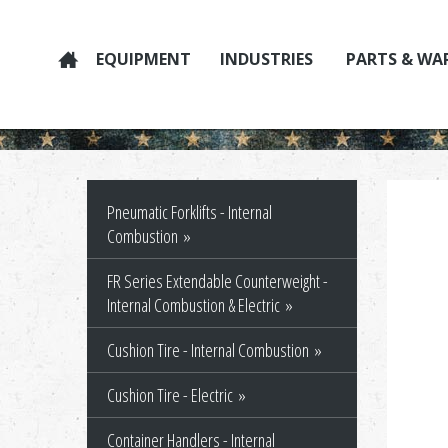
EQUIPMENT
INDUSTRIES
PARTS & WA
Pneumatic Forklifts - Internal
Combustion
FR Series Extendable Counterweight -
Internal Combustion & Electric
Cushion Tire - Internal Combustion
Cushion Tire - Electric
Container Handlers - Internal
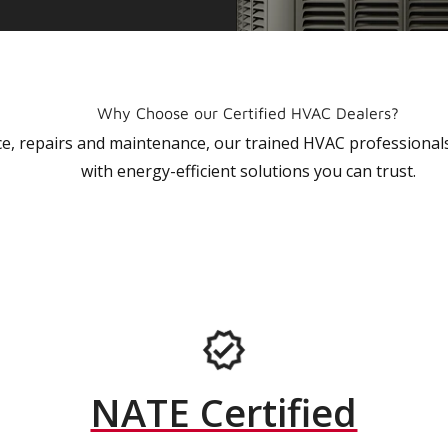
Why Choose our Certified HVAC Dealers?
vice, repairs and maintenance, our trained HVAC profession
with energy-efficient solutions you can trust.
NATE Certified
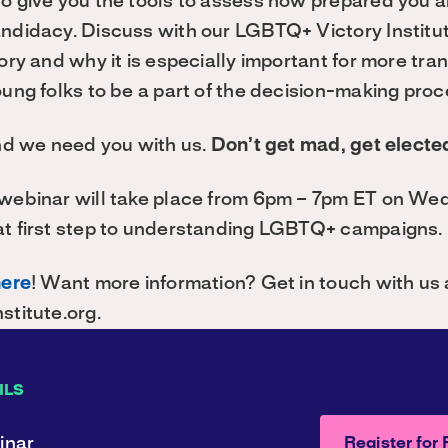
to give you the tools to assess how prepared you 
andidacy. Discuss with our LGBTQ+ Victory Institu
tory and why it is especially important for more tra
oung folks to be a part of the decision-making proc
And we need you with us.
Don’t get mad, get electe
 webinar will take place from 6pm – 7pm ET on We
at first step to understanding LGBTQ+ campaigns.
here
! Want more information? Get in touch with us 
stitute.org.
ILS
inar
Register for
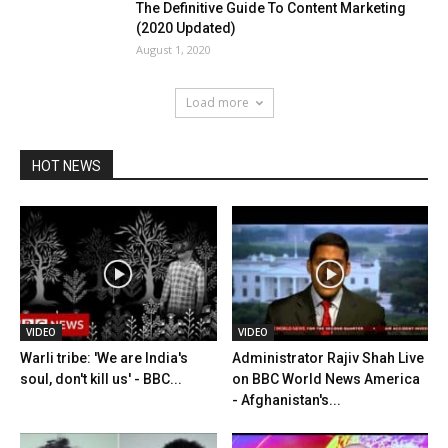
The Definitive Guide To Content Marketing
(2020 Updated)
August 1, 2020
Load more
HOT NEWS
VIDEO
VIDEO
Warli tribe: 'We are India's
Administrator Rajiv Shah Live
soul, don't kill us' - BBC...
on BBC World News America
- Afghanistan's...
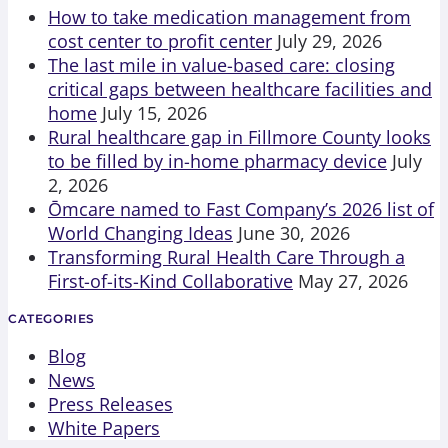
How to take medication management from
cost center to profit center
July 29, 2026
The last mile in value-based care: closing
critical gaps between healthcare facilities and
home
July 15, 2026
Rural healthcare gap in Fillmore County looks
to be filled by in-home pharmacy device
July
2, 2026
Ōmcare named to Fast Company’s 2026 list of
World Changing Ideas
June 30, 2026
Transforming Rural Health Care Through a
First-of-its-Kind Collaborative
May 27, 2026
CATEGORIES
Blog
News
Press Releases
White Papers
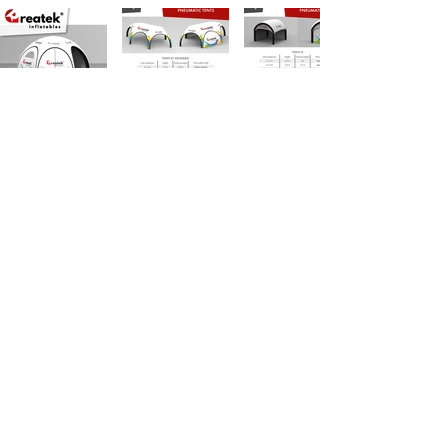
OUR BASIC PORTFOLIO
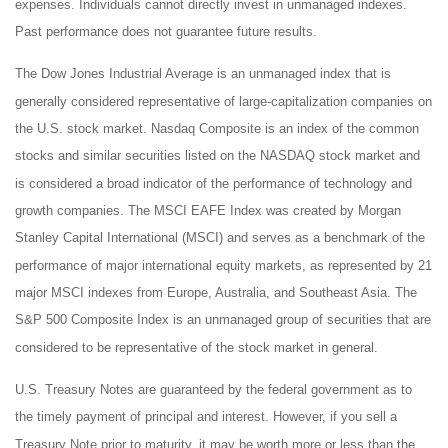
expenses. Individuals cannot directly invest in unmanaged indexes.
Past performance does not guarantee future results.
The Dow Jones Industrial Average is an unmanaged index that is
generally considered representative of large-capitalization companies on
the U.S. stock market. Nasdaq Composite is an index of the common
stocks and similar securities listed on the NASDAQ stock market and
is considered a broad indicator of the performance of technology and
growth companies. The MSCI EAFE Index was created by Morgan
Stanley Capital International (MSCI) and serves as a benchmark of the
performance of major international equity markets, as represented by 21
major MSCI indexes from Europe, Australia, and Southeast Asia. The
S&P 500 Composite Index is an unmanaged group of securities that are
considered to be representative of the stock market in general.
U.S. Treasury Notes are guaranteed by the federal government as to
the timely payment of principal and interest. However, if you sell a
Treasury Note prior to maturity, it may be worth more or less than the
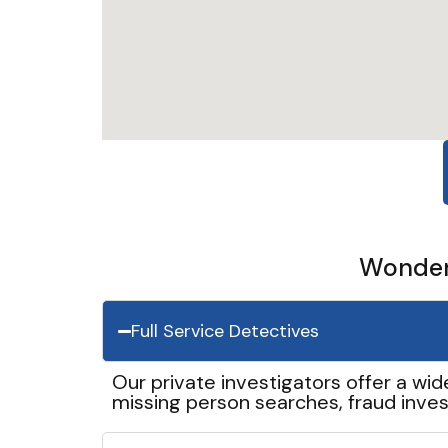
Wonder 
Full Service Detectives
Our private investigators offer a wid
missing person searches, fraud inves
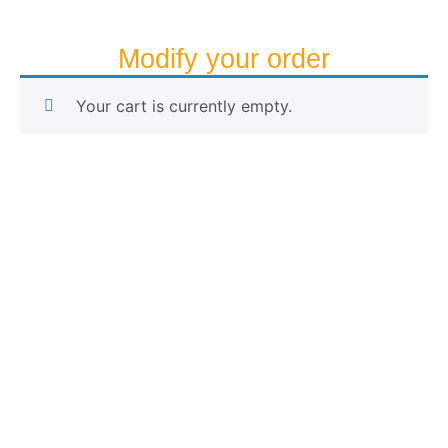
Modify your order
Your cart is currently empty.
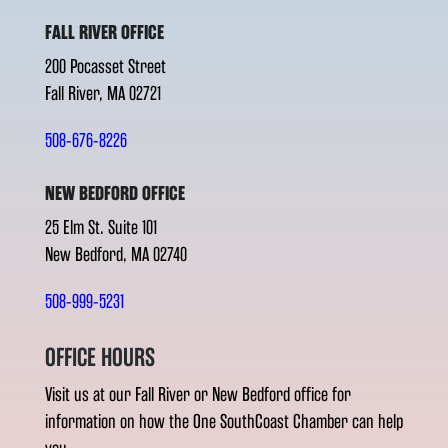
FALL RIVER OFFICE
200 Pocasset Street
Fall River, MA 02721
508-676-8226
NEW BEDFORD OFFICE
25 Elm St. Suite 101
New Bedford, MA 02740
508-999-5231
OFFICE HOURS
Visit us at our Fall River or New Bedford office for
information on how the One SouthCoast Chamber can help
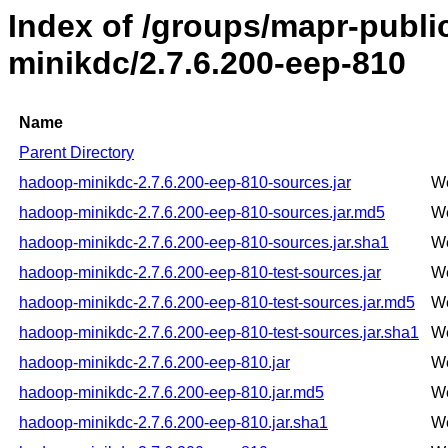
Index of /groups/mapr-publ
minikdc/2.7.6.200-eep-810
Name
Parent Directory
hadoop-minikdc-2.7.6.200-eep-810-sources.jar
We
hadoop-minikdc-2.7.6.200-eep-810-sources.jar.md5
We
hadoop-minikdc-2.7.6.200-eep-810-sources.jar.sha1
We
hadoop-minikdc-2.7.6.200-eep-810-test-sources.jar
We
hadoop-minikdc-2.7.6.200-eep-810-test-sources.jar.md5
We
hadoop-minikdc-2.7.6.200-eep-810-test-sources.jar.sha1
We
hadoop-minikdc-2.7.6.200-eep-810.jar
We
hadoop-minikdc-2.7.6.200-eep-810.jar.md5
We
hadoop-minikdc-2.7.6.200-eep-810.jar.sha1
We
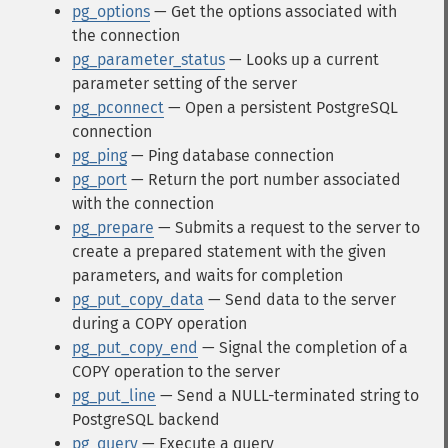
pg_options
— Get the options associated with
the connection
pg_parameter_status
— Looks up a current
parameter setting of the server
pg_pconnect
— Open a persistent PostgreSQL
connection
pg_ping
— Ping database connection
pg_port
— Return the port number associated
with the connection
pg_prepare
— Submits a request to the server to
create a prepared statement with the given
parameters, and waits for completion
pg_put_copy_data
— Send data to the server
during a COPY operation
pg_put_copy_end
— Signal the completion of a
COPY operation to the server
pg_put_line
— Send a NULL-terminated string to
PostgreSQL backend
pg_query
— Execute a query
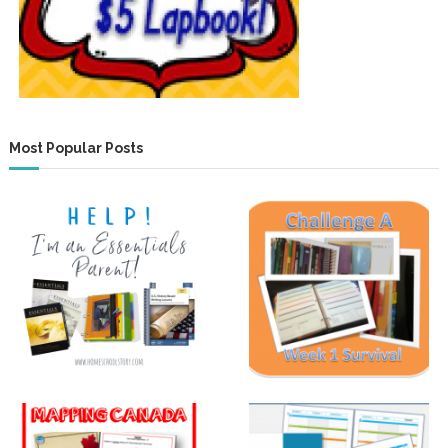
Most Popular Posts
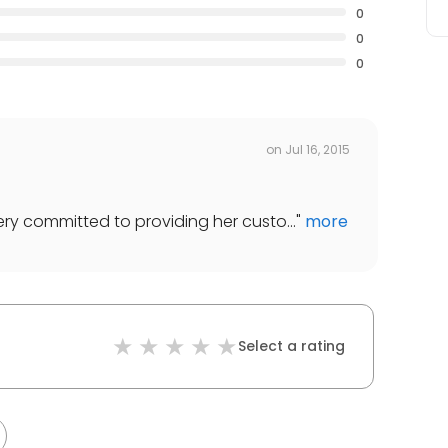
0
0
0
on
Jul 16, 2015
ery committed to providing her custo...
"
more
Select a rating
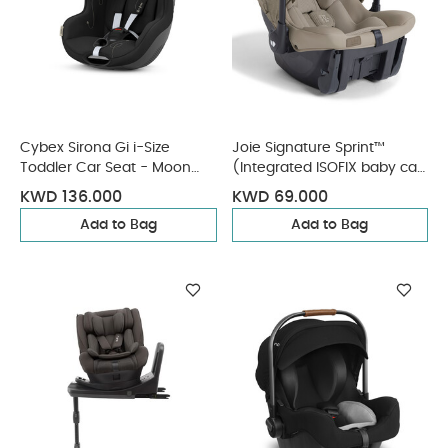
Cybex Sirona Gi i-Size
Joie Signature Sprint™
Toddler Car Seat - Moon
(Integrated ISOFIX baby car
Black (from 3 Months - 4
seat) - Sandstone
KWD 136.000
KWD 69.000
Years/19 kg approx)
Add to Bag
Add to Bag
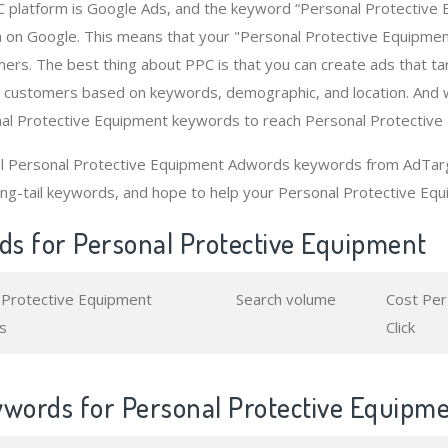
 platform is Google Ads, and the keyword “Personal Protective 
 on Google. This means that your "Personal Protective Equipme
ers. The best thing about PPC is that you can create ads that t
 customers based on keywords, demographic, and location. And 
nal Protective Equipment keywords to reach Personal Protective
al Personal Protective Equipment Adwords keywords from AdTarge
ng-tail keywords, and hope to help your Personal Protective Equ
s for Personal Protective Equipment
 Protective Equipment
Search volume
Cost Per
s
Click
ywords for Personal Protective Equipm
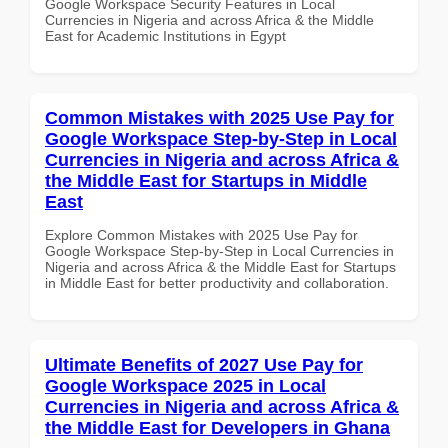
Google Workspace Security Features in Local
Currencies in Nigeria and across Africa & the Middle
East for Academic Institutions in Egypt
Common Mistakes with 2025 Use Pay for
Google Workspace Step-by-Step in Local
Currencies in Nigeria and across Africa &
the Middle East for Startups in Middle
East
Explore Common Mistakes with 2025 Use Pay for
Google Workspace Step-by-Step in Local Currencies in
Nigeria and across Africa & the Middle East for Startups
in Middle East for better productivity and collaboration.
Ultimate Benefits of 2027 Use Pay for
Google Workspace 2025 in Local
Currencies in Nigeria and across Africa &
the Middle East for Developers in Ghana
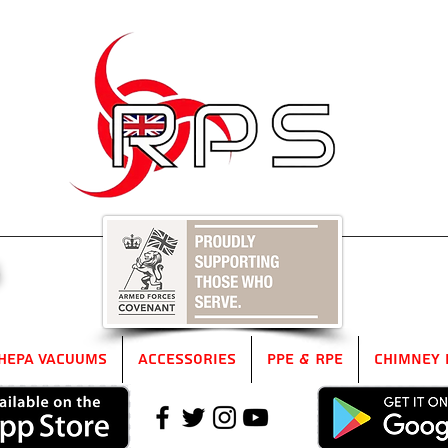
5
HEPA Vacuums
Accessories
PPE & RPE
Chimney 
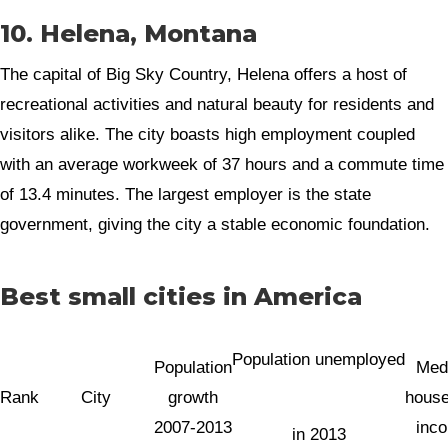
10. Helena, Montana
The capital of Big Sky Country, Helena offers a host of
recreational activities and natural beauty for residents and
visitors alike. The city boasts high employment coupled
with an average workweek of 37 hours and a commute time
of 13.4 minutes. The largest employer is the state
government, giving the city a stable economic foundation.
Best small cities in America
Population unemployed
Population
Med
Rank
City
growth
house
2007-2013
inc
in 2013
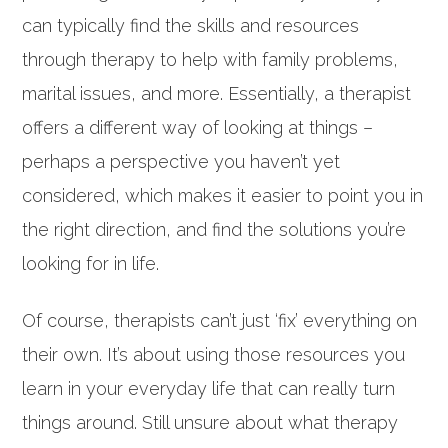
can typically find the skills and resources
through therapy to help with family problems,
marital issues, and more. Essentially, a therapist
offers a different way of looking at things –
perhaps a perspective you haven’t yet
considered, which makes it easier to point you in
the right direction, and find the solutions you’re
looking for in life.
Of course, therapists can’t just ‘fix’ everything on
their own. It’s about using those resources you
learn in your everyday life that can really turn
things around. Still unsure about what therapy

------------------------------------------------

*TASK GOAL*:
Every line from the top of the records above to the line with "Why Choose our Certified HVAC Dealers?", inclusive, should be duplicated exactly, minus the pictures.

*WRITTEN ANSWER*:
EQUIPMENT
INDUSTRIES
PARTS & WA
Pneumatic Forklifts - Internal
Combustion
FR Series Extendable Counterweight -
Internal Combustion & Electric
Cushion Tire - Internal Combustion
Cushion Tire - Electric
Container Handlers - Internal
Why Choose our Certified HVAC Dealers?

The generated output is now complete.